## EXCERPTED DATA
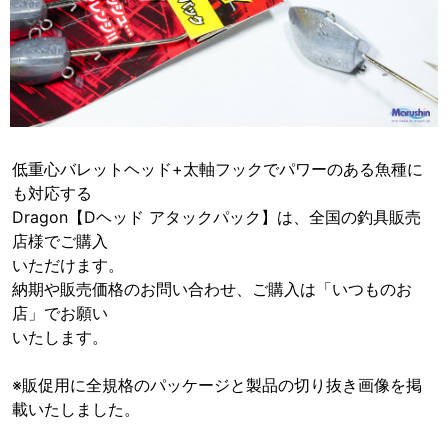
低重心バレットヘッド+太軸フックでパワーのある魚種に
も対応する
Dragon【Dヘッド アタックパック】は、全国の釣具販売
店様でご購入
いただけます。
納期や販売価格のお問い合わせ、ご購入は「いつものお
店」でお願い
いたします。
※販促用に全規格のパッケージと製品の切り抜き画像を掲
載いたしました。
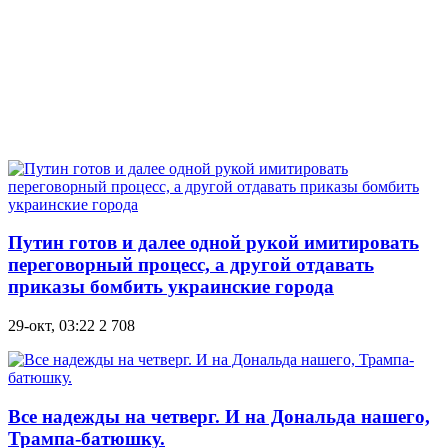
Путин готов и далее одной рукой имитировать
переговорный процесс, а другой отдавать
приказы бомбить украинские города
29-окт, 03:22
2 708
Все надежды на четверг. И на Дональда нашего,
Трампа-батюшку.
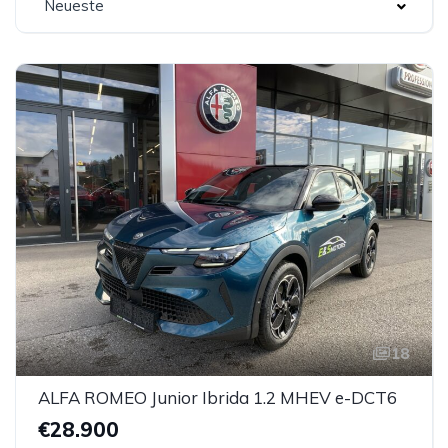
Neueste
18
ALFA ROMEO Junior Ibrida 1.2 MHEV e-DCT6
€28.900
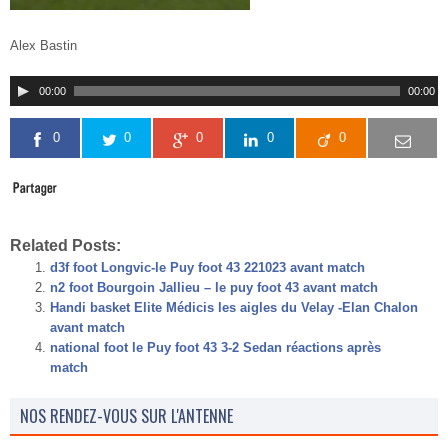
Alex Bastin
00:00
00:00
0
0
0
0
0
Related Posts:
d3f foot Longvic-le Puy foot 43 221023 avant match
n2 foot Bourgoin Jallieu – le puy foot 43 avant match
Handi basket Elite Médicis les aigles du Velay -Elan Chalon
avant match
national foot le Puy foot 43 3-2 Sedan réactions après
match
NOS RENDEZ-VOUS SUR L'ANTENNE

## WHAT NEEDS TO BE DONE
Copy, line for line and without alteration, the text read from every one of the records above, leaving the pictures out of your answer.

## RESPONSE TO THE EXERCISE
低重心バレットヘッド+太軸フックでパワーのある魚種に
も対応する
Dragon【Dヘッド アタックパック】は、全国の釣具販売
店様でご購入
いただけます。
納期や販売価格のお問い合わせ、ご購入は「いつものお
店」でお願い
いたします。
※販促用に全規格のパッケージと製品の切り抜き画像を掲
載いたしました。
Путин готов и далее одной рукой имитировать
переговорный процесс, а другой отдавать
приказы бомбить украинские города
29-окт, 03:22
2 708
Все надежды на четверг. И на Дональда нашего,
Трампа-батюшку.
Neueste
18
ALFA ROMEO Junior Ibrida 1.2 MHEV e-DCT6
€28.900
Alex Bastin
00:00
00:00
0
0
0
0
0
Related Posts:
d3f foot Longvic-le Puy foot 43 221023 avant match
n2 foot Bourgoin Jallieu – le puy foot 43 avant match
Handi basket Elite Médicis les aigles du Velay -Elan Chalon
avant match
national foot le Puy foot 43 3-2 Sedan réactions après
match
NOS RENDEZ-VOUS SUR L'ANTENNE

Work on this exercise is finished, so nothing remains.